Without question, no one likes the thought of avoidable surgery. However, for certain patients, a spinal disc surgery is the only chance to get rid of their herniated disc symptoms permanently and to regain their original quality of life.
If there are progressing neurologic deficits, paralyses, or even organic functional problems like bladder and bowel problems – a quick referral to surgery will be required. In these cases there is a risk that nerve roots may be – or at imminent risk of becoming – irreversibly damaged.
For all other cases of a herniated disc, surgery is recommended only if modern imaging techniques and the pain symptoms of the patient indicate that nerve roots are compromised. During a herniated disc surgery, the tissue that presses on the nerve will be removed.

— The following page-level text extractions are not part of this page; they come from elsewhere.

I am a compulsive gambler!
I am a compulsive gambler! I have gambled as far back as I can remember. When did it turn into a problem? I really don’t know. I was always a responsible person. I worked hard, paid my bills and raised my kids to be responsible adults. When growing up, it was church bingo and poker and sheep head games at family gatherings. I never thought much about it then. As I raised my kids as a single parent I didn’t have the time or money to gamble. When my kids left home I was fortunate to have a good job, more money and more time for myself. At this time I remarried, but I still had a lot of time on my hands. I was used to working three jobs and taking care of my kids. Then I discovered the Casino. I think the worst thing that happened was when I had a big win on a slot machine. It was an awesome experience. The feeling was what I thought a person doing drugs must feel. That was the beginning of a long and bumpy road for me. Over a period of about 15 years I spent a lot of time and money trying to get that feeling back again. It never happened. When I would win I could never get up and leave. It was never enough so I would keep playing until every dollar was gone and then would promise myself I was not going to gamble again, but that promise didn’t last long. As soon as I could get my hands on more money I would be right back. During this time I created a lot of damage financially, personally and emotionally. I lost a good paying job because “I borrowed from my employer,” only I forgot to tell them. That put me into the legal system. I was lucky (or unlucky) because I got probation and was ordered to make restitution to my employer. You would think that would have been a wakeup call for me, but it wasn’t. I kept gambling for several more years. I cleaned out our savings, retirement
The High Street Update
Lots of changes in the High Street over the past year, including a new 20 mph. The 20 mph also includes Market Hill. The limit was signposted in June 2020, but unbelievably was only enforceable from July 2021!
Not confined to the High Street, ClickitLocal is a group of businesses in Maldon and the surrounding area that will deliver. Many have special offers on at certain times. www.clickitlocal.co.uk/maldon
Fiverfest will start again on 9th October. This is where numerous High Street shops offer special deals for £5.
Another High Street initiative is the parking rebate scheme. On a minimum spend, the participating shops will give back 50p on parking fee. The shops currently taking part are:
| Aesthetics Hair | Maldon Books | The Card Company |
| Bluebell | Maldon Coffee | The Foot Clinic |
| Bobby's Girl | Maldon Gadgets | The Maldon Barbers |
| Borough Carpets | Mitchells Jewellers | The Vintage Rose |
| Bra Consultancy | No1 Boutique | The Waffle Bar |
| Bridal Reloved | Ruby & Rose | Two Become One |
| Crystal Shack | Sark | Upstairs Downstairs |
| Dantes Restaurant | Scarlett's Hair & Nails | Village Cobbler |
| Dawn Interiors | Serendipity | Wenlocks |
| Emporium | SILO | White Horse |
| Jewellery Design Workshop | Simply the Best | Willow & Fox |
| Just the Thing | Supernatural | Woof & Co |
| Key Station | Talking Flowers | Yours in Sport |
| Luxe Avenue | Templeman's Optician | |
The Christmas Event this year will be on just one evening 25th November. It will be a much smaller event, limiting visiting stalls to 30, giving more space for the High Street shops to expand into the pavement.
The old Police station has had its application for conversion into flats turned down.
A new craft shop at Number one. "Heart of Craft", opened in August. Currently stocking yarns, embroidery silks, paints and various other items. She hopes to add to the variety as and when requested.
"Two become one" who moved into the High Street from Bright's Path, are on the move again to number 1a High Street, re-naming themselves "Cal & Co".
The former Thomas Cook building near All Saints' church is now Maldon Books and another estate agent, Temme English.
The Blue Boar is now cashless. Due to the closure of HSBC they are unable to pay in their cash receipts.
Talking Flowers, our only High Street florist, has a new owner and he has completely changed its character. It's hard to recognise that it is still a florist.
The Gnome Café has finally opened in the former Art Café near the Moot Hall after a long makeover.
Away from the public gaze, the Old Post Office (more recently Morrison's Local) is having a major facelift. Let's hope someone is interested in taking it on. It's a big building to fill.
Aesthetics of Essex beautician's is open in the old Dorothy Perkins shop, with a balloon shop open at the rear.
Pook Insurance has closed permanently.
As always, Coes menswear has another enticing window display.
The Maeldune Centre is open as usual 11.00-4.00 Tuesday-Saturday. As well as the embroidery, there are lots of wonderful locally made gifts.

Usually, the pain will disappear immediately. The following rule of thumb can be applied: If the leg pain is greater than the back pain, an intervention may be promising. In pure back pain, an operation often does not lead to the desired results.
If you and your treatment team determine that in your case of a herniated disc surgery is necessary, there are a number of effective options available. The precise type of surgery you need will depend on the location and nature of your injury, but herniated disc procedures are usually focused on decompression (for example, removing the herniated disc or a portion of it) and stabilization (for example, replacing the removed disc with a synthetic one). Traditional open surgery is sometimes necessary, particularly in emergencies. Otherwise, minimally invasive surgical treatments for the herniated disc are often preferred as they are associated with less trauma to the muscles and other tissues surrounding the target area, less time required to perform the surgery, a quicker recovery time, and fewer post-operative (surgery-related) complications.
After being diagnosed with a herniated disc, it is important to spend some time researching your treatment options and discussing them with your treatment team. The best course of treatment for another individual may not be the best course of treatment for you.